Clopin, clopan

Publié le par ap

Le regard dans le vague, j’attendais assis au volant sur le parking du supermarché de Marnay ; Marnay sur Ognon – sans liaison, car cela en froisse certains – pour être plus précis, car des Marnay, c’est comme Nogent, il y en a des tas. Face à moi, de l’autre côté du pare-brise, la vitrine d’une pharmacie, la seule du bourg.

« Arrêter de fumer sans prendre du poids ! » indiquait une publicité pour un palliatif au tabac. Ha oui, c’est vrai, tant qu’à devenir sain autant garder la ligne, rester séduisant…

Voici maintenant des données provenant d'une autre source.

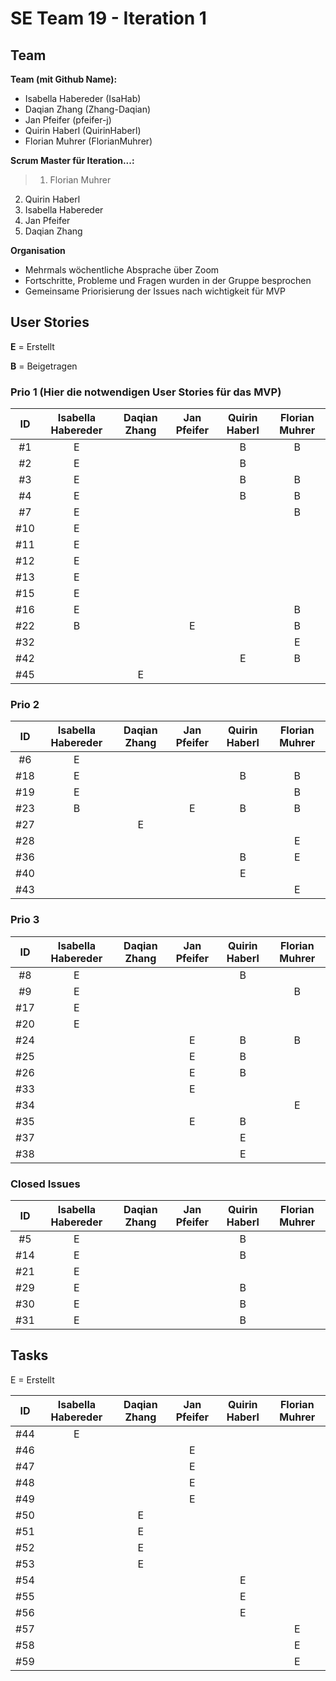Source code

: # SE Team 19 - Iteration 1

## Team

**Team (mit Github Name):**
- Isabella Habereder (IsaHab)
- Daqian Zhang (Zhang-Daqian)
- Jan Pfeifer (pfeifer-j)
- Quirin Haberl (QuirinHaberl)
- Florian Muhrer (FlorianMuhrer)

**Scrum Master für Iteration...:**
> 1. Florian Muhrer
2. Quirin Haberl
3. Isabella Habereder
4. Jan Pfeifer
5. Daqian Zhang

**Organisation**
- Mehrmals wöchentliche Absprache über Zoom
- Fortschritte, Probleme und Fragen wurden in der Gruppe besprochen
- Gemeinsame Priorisierung der Issues nach wichtigkeit für MVP

## User Stories

**E** = Erstellt

**B** = Beigetragen

### Prio 1 (Hier die notwendigen User Stories für das MVP)
| **ID** | Isabella Habereder | Daqian Zhang | Jan Pfeifer | Quirin Haberl | Florian Muhrer|
|:---:|:------------:|:------------:|:------------:|:------------:|:------------:|
| #1 |E|||B|B|
| #2 |E|||B||
| #3 |E|||B|B|
| #4 |E|||B|B|
| #7 |E||||B|
| #10 |E|||||
| #11 |E|||||
| #12 |E|||||
| #13 |E|||||
| #15 |E|||||
| #16 |E||||B|
| #22 |B||E||B|
| #32 |||||E|
| #42 ||||E|B|
| #45 ||E||||


### Prio 2
| ID | Isabella Habereder | Daqian Zhang | Jan Pfeifer | Quirin Haberl | Florian Muhrer|
|:---:|:------------:|:------------:|:------------:|:------------:|:------------:|
| #6 |E|||||
| #18 |E|||B|B|
| #19 |E||||B|
| #23 |B||E|B|B|
| #27 ||E||||
| #28 |||||E|
| #36 ||||B|E|
| #40 ||||E||
| #43 |||||E|

### Prio 3
| ID | Isabella Habereder | Daqian Zhang | Jan Pfeifer | Quirin Haberl | Florian Muhrer|
|:---:|:------------:|:------------:|:------------:|:------------:|:------------:|
| #8 |E|||B||
| #9 |E||||B|
| #17 |E|||||
| #20 |E|||||
| #24 |||E|B|B|
| #25 |||E|B||
| #26 |||E|B||
| #33 |||E|||
| #34 |||||E|
| #35 |||E|B||
| #37 ||||E||
| #38 ||||E||

### Closed Issues
| ID | Isabella Habereder | Daqian Zhang | Jan Pfeifer | Quirin Haberl | Florian Muhrer|
|:---:|:------------:|:------------:|:------------:|:------------:|:------------:|
| #5 |E|||B||
| #14 |E|||B||
| #21|E|||||
| #29 |E|||B||
| #30 |E|||B||
| #31 |E|||B||

## Tasks
E = Erstellt

| ID | Isabella Habereder | Daqian Zhang | Jan Pfeifer | Quirin Haberl | Florian Muhrer|
|:---:|:------------:|:------------:|:------------:|:------------:|:------------:|
| #44 |E|||||
| #46 |||E|||
| #47 |||E|||
| #48 |||E|||
| #49 |||E|||
| #50 ||E||||
| #51 ||E||||
| #52 ||E||||
| #53 ||E||||
| #54 ||||E||
| #55 ||||E||
| #56 ||||E||
| #57 |||||E|
| #58 |||||E|
| #59 |||||E|

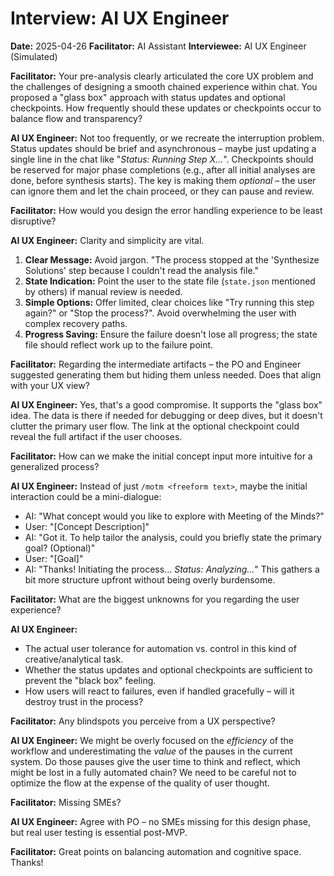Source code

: # Interview: AI UX Engineer

**Date:** 2025-04-26
**Facilitator:** AI Assistant
**Interviewee:** AI UX Engineer (Simulated)

**Facilitator:** Your pre-analysis clearly articulated the core UX problem and the challenges of designing a smooth chained experience within chat. You proposed a "glass box" approach with status updates and optional checkpoints. How frequently should these updates or checkpoints occur to balance flow and transparency?

**AI UX Engineer:** Not too frequently, or we recreate the interruption problem. Status updates should be brief and asynchronous – maybe just updating a single line in the chat like "*Status: Running Step X...*". Checkpoints should be reserved for major phase completions (e.g., after all initial analyses are done, before synthesis starts). The key is making them *optional* – the user can ignore them and let the chain proceed, or they can pause and review.

**Facilitator:** How would you design the error handling experience to be least disruptive?

**AI UX Engineer:** Clarity and simplicity are vital. 
1.  **Clear Message:** Avoid jargon. "The process stopped at the 'Synthesize Solutions' step because I couldn't read the analysis file."
2.  **State Indication:** Point the user to the state file (`state.json` mentioned by others) if manual review is needed.
3.  **Simple Options:** Offer limited, clear choices like "Try running this step again?" or "Stop the process?". Avoid overwhelming the user with complex recovery paths.
4.  **Progress Saving:** Ensure the failure doesn't lose all progress; the state file should reflect work up to the failure point.

**Facilitator:** Regarding the intermediate artifacts – the PO and Engineer suggested generating them but hiding them unless needed. Does that align with your UX view?

**AI UX Engineer:** Yes, that's a good compromise. It supports the "glass box" idea. The data is there if needed for debugging or deep dives, but it doesn't clutter the primary user flow. The link at the optional checkpoint could reveal the full artifact if the user chooses.

**Facilitator:** How can we make the initial concept input more intuitive for a generalized process?

**AI UX Engineer:** Instead of just `/motm <freeform text>`, maybe the initial interaction could be a mini-dialogue:
*   AI: "What concept would you like to explore with Meeting of the Minds?"
*   User: "[Concept Description]"
*   AI: "Got it. To help tailor the analysis, could you briefly state the primary goal? (Optional)"
*   User: "[Goal]"
*   AI: "Thanks! Initiating the process... *Status: Analyzing...*"
This gathers a bit more structure upfront without being overly burdensome.

**Facilitator:** What are the biggest unknowns for you regarding the user experience?

**AI UX Engineer:**
*   The actual user tolerance for automation vs. control in this kind of creative/analytical task.
*   Whether the status updates and optional checkpoints are sufficient to prevent the "black box" feeling.
*   How users will react to failures, even if handled gracefully – will it destroy trust in the process?

**Facilitator:** Any blindspots you perceive from a UX perspective?

**AI UX Engineer:** We might be overly focused on the *efficiency* of the workflow and underestimating the *value* of the pauses in the current system. Do those pauses give the user time to think and reflect, which might be lost in a fully automated chain? We need to be careful not to optimize the flow at the expense of the quality of user thought.

**Facilitator:** Missing SMEs?

**AI UX Engineer:** Agree with PO – no SMEs missing for this design phase, but real user testing is essential post-MVP.

**Facilitator:** Great points on balancing automation and cognitive space. Thanks! 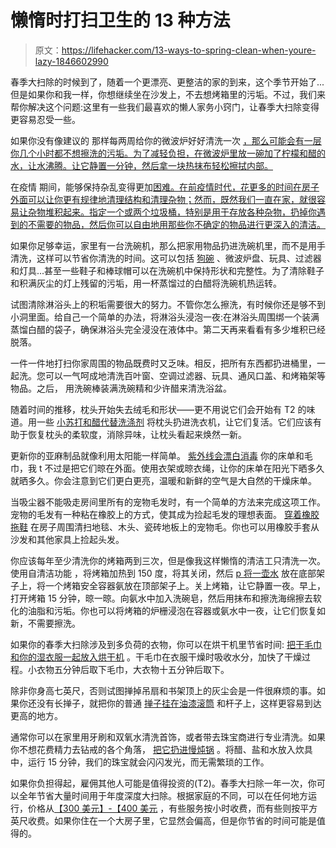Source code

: # 懒惰时打扫卫生的 13 种方法

> 原文：<https://lifehacker.com/13-ways-to-spring-clean-when-youre-lazy-1846602990>

春季大扫除的时候到了，随着一个更漂亮、更整洁的家的到来，这个季节开始了...但是如果你和我一样，你想继续坐在沙发上，不去想烤箱里的污垢。不过，我们来帮你解决这个问题:这里有一些我们最喜欢的懒人家务小窍门，让春季大扫除变得更容易忍受一些。

如果你没有像建议的 那样每两周给你的微波炉好好清洗一次 [，那么可能会有一层你几个小时都不想擦洗的污垢。为了减轻负担，在微波炉里放一碗加了柠檬和醋的水，让水沸腾。让它静置一分钟，然后拿一块热抹布轻松擦拭内部。](https://lifehacker.com/12-neglected-household-items-you-should-clean-more-ofte-1846588570/slides/2)



在疫情 期间，能够保持杂乱变得更加[困难。在前疫情时代，花更多的时间在房子外面可以让你更有规律地清理结构和清理杂物；然而，既然我们一直在家，就很容易让杂物堆积起来。指定一个或两个垃圾桶，特别是用于存放各种杂物，扔掉你遇到的不需要的物品，然后你可以自由地用那些你不确定的物品进行更深入的清洁。](https://www.curbed.com/2020/10/clutter-untidy-history-quarantine-jen-howard-book.html)

如果你足够幸运，家里有一台洗碗机，那么把家用物品扔进洗碗机里，而不是用手清洗，这样可以节省你清洗的时间。这可以包括 [狗碗](https://lifehacker.com/12-neglected-household-items-you-should-clean-more-ofte-1846588570) 、微波炉盘、玩具、过滤器和灯具...甚至一些鞋子和棒球帽可以在洗碗机中保持形状和完整性。为了清除鞋子和积满灰尘的灯上残留的污垢，用一杯蒸馏过的白醋将洗碗机热运转。

试图清除淋浴头上的积垢需要很大的努力。不管你怎么擦洗，有时候你还是够不到小洞里面。给自己一个简单的办法，将淋浴头浸泡一夜:在淋浴头周围绑一个装满蒸馏白醋的袋子，确保淋浴头完全浸没在液体中。第二天再来看看有多少堆积已经脱落。

一件一件地打扫你家周围的物品既费时又乏味。相反，把所有东西都扔进桶里，一起洗。您可以一气呵成地清洗百叶窗、空调过滤器、玩具、通风口盖、和烤箱架等物品。之后， 用洗碗棒装满洗碗精和少许醋来清洗浴盆。

随着时间的推移，枕头开始失去绒毛和形状——更不用说它们会开始有 T2 的味道。用一些 [小苏打和醋代替洗涤剂](https://www.wikihow.com/Whiten-Yellowed-Pillows) 将枕头扔进洗衣机，让它们复活。它们应该有助于恢复枕头的柔软度，消除异味，让枕头看起来焕然一新。

更新你的亚麻制品就像利用太阳能一样简单。 [紫外线会漂白消毒](https://internationaljournalofresearch.com/2020/06/23/benefits-of-sun-drying-your-clothes/) 你的床单和毛巾，我 t 不过是把它们晾在外面。使用衣架或晾衣绳，让你的床单在阳光下晒多久就晒多久。你会注意到它们更白更亮，温暖和新鲜的空气是大自然的干燥床单。

当吸尘器不能吸走房间里所有的宠物毛发时，有一个简单的方法来完成这项工作。宠物的毛发有一种粘在橡胶上的方式，使其成为捡起毛发的理想表面。 [穿着橡胶拖鞋](https://lifehacker.com/top-10-lazy-yet-smart-ways-to-spring-clean-your-home-1698662777) 在房子周围清扫地毯、木头、瓷砖地板上的宠物毛。你也可以用橡胶手套从沙发和其他家具上捡起头发。

你应该每年至少清洗你的烤箱两到三次，但是像我这样懒惰的清洁工只清洗一次。使用自清洁功能 ，将烤箱加热到 150 度，将其关闭，然后 [p 将一壶水](https://lifehacker.com/clean-your-oven-with-an-overnight-pot-of-water-and-ammo-1493972869) 放在底部架子上，将一个烤箱安全容器氨放在顶部架子上。关上烤箱，让它静置一夜。早上，打开烤箱 15 分钟，晾一晾。向氨水中加入洗碗皂，然后用抹布和擦洗海绵擦去软化的油脂和污垢。你也可以将烤箱的炉栅浸泡在容器或氨水中一夜，让它们恢复如新，不需要擦洗。

如果你的春季大扫除涉及到多负荷的衣物，你可以在烘干机里节省时间: [把干毛巾和你的湿衣服一起放入烘干机](https://www.cnet.com/home/kitchen-and-household/tips-to-quickly-dry-your-clothes/#:~:text=Throw%20in%20the%20towel,minutes%20for%20a%20full%20load.) 。干毛巾在衣服干燥时吸收水分，加快了干燥过程。小衣物五分钟后取下毛巾，大衣物十五分钟后取下。

除非你身高七英尺，否则试图掸掉吊扇和书架顶上的灰尘会是一件很麻烦的事。如果你还没有长掸子，就把你的普通 [掸子挂在油漆滚筒](https://www.cnet.com/pictures/spring-cleaning-tips-for-lazy-people/12/) 和杆子上，这样更容易到达更高的地方。

通常你可以在家里用牙刷和双氧水清洗首饰，或者带去珠宝商进行专业清洗。如果你不想花费精力去钻戒的各个角落， [把它扔进慢炖锅](https://www.cnet.com/pictures/spring-cleaning-tips-for-lazy-people/24/) 。将醋、盐和水放入炊具中，运行 15 分钟，我们的珠宝就会闪闪发光，而无需繁琐的工作。

如果你负担得起，雇佣其他人可能是值得投资的(T2)。春季大扫除一年一次，你可以全年节省大量时间用于年度深度大扫除。根据家庭的不同，可以在任何地方运行，价格从[【300 美元】-【400 美元](https://www.homeadvisor.com/cost/cleaning-services/deep-cleaning-a-house/) ，有些服务按小时收费，而有些则按平方英尺收费。如果你住在一个大房子里，它显然会偏高，但是你节省的时间可能是值得的。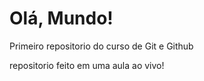 # Olá, Mundo!
 Primeiro repositorio do curso de Git e Github

 repositorio feito em uma aula ao vivo!
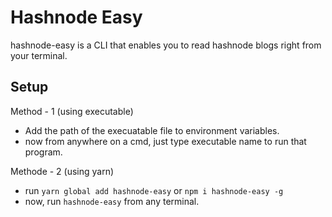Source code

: # Hashnode Easy

hashnode-easy is a CLI that enables you to read hashnode blogs right from your terminal.

## Setup

Method - 1 (using executable)

- Add the path of the execuatable file to environment variables.
- now from anywhere on a cmd, just type executable name to run that program.

Methode - 2 (using yarn)

- run `yarn global add hashnode-easy` or `npm i hashnode-easy -g`
- now, run `hashnode-easy` from any terminal.
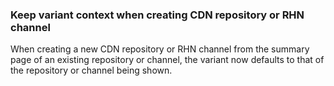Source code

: ### Keep variant context when creating CDN repository or RHN channel

When creating a new CDN repository or RHN channel from the summary page of
an existing repository or channel, the variant now defaults to that of the
repository or channel being shown.

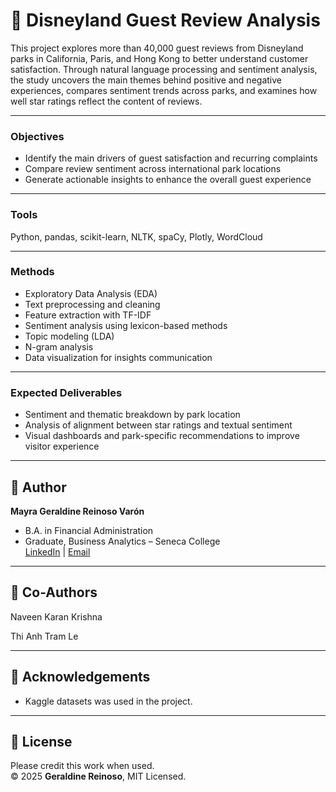# 🏰 Disneyland Guest Review Analysis  

This project explores more than 40,000 guest reviews from Disneyland parks in California, Paris, and Hong Kong to better understand customer satisfaction. Through natural language processing and sentiment analysis, the study uncovers the main themes behind positive and negative experiences, compares sentiment trends across parks, and examines how well star ratings reflect the content of reviews.  

---

### Objectives  
- Identify the main drivers of guest satisfaction and recurring complaints  
- Compare review sentiment across international park locations  
- Generate actionable insights to enhance the overall guest experience  

---

### Tools  
Python, pandas, scikit-learn, NLTK, spaCy, Plotly, WordCloud  

---

### Methods  
- Exploratory Data Analysis (EDA)  
- Text preprocessing and cleaning  
- Feature extraction with TF-IDF  
- Sentiment analysis using lexicon-based methods  
- Topic modeling (LDA)  
- N-gram analysis  
- Data visualization for insights communication  

---

### Expected Deliverables  
- Sentiment and thematic breakdown by park location  
- Analysis of alignment between star ratings and textual sentiment  
- Visual dashboards and park-specific recommendations to improve visitor experience  

---

## 👤 Author
**Mayra Geraldine Reinoso Varón**  
- B.A. in Financial Administration  
- Graduate, Business Analytics – Seneca College  
[LinkedIn](https://www.linkedin.com/in/geraldine-reinoso/) | [Email](mailto:geraldine.reinosov@gmail.com)  

---

## 👤 Co-Authors
Naveen Karan Krishna

Thi Anh Tram Le

---

## 🙌 Acknowledgements
- Kaggle datasets was used in the project.  

---

## 📄 License
Please credit this work when used.  
© 2025 **Geraldine Reinoso**, MIT Licensed.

Ca me fait penser que, quelques années en arrière, c’était la cigarette qui était un accessoire de séduction. Que seraient Rita Hayworth sans le nuage de fumée qui décolle de ses lèvres dans « Gilda », Humphrey Bogart dans « Le grand sommeil » ou Belmondo dès le premier plan de « A bout de souffle » ?

Ainsi pour aborder une personne il n’est plus de bon ton de dire « Pardon, avez-vous du feu ? » ou « T’as pas une tige ? » ou « Tu m’en roules une ? » - ce qui convenons en, au moins pour la dernière expression, était une belle entrée en matière…-.  « Voulez vous un patch? » n’est pas très prometteur, surtout si l’on ajoute « Je vous le colle où ? ». D’ailleurs, autant il était possible de partager une cigarette, autant il sera difficile de s’échanger un patch.

 

Il nous reste donc les bonbons et autres friandises. Vous me direz que proposer des bonbons à sucer reste dans l’ordre de la métaphore, mais là, attention il faudra veiller à ce que ce soit des bonbons « sans sucres ajoutés, très mauvais pour le cœur ! »

 

Je jette un coup d’œil à ma gauche, dans le rétroviseur extérieur. Un papé enfourne dans son coffre, depuis bientôt dix minutes, le contenu d’un caddy. Il fait chaque geste en prenant son temps, presque au ralentit. Je fais quelques images machinalement.